Repeat the records below exactly.

[Landmark coordinate records]
*** Block opens ***

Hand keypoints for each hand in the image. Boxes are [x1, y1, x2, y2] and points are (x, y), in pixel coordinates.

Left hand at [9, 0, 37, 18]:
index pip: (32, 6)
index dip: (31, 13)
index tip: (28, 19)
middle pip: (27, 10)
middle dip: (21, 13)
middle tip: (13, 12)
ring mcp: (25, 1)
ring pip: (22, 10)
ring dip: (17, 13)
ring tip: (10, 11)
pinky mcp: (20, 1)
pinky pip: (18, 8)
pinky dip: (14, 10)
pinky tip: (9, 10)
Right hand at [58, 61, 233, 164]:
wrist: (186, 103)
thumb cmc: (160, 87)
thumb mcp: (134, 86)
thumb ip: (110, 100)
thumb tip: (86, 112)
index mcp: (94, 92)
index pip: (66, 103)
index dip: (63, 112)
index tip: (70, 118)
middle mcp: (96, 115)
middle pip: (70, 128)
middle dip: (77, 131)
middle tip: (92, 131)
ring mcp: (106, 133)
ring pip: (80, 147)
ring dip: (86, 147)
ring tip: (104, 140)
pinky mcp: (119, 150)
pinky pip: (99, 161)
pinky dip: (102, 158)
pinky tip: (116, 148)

*** Block closes ***

### WRITTEN ANSWER
Hand keypoints for each hand in the image. Boxes are [x1, y1, x2, y2] and points are (x, y), in pixel coordinates.

Left hand at [9, 0, 37, 18]:
index pip: (32, 6)
index dip: (31, 13)
index tip: (28, 19)
middle pip: (27, 10)
middle dip: (21, 13)
middle tip: (13, 12)
ring mcp: (25, 1)
ring pip: (22, 10)
ring dip: (17, 13)
ring tip: (10, 11)
pinky mcp: (20, 1)
pinky pip: (18, 8)
pinky dip: (14, 10)
pinky tip: (9, 10)
Right hand at [58, 61, 233, 164]:
wrist: (186, 103)
thumb cmc: (160, 87)
thumb mcp: (134, 86)
thumb ip: (110, 100)
thumb tip: (86, 112)
index mcp: (94, 92)
index pip: (66, 103)
index dip: (63, 112)
index tip: (70, 118)
middle mcp: (96, 115)
middle pip: (70, 128)
middle dip: (77, 131)
middle tip: (92, 131)
ring mcp: (106, 133)
ring pip: (80, 147)
ring dip: (86, 147)
ring tip: (104, 140)
pinky mcp: (119, 150)
pinky pip: (99, 161)
pinky dip: (102, 158)
pinky tip: (116, 148)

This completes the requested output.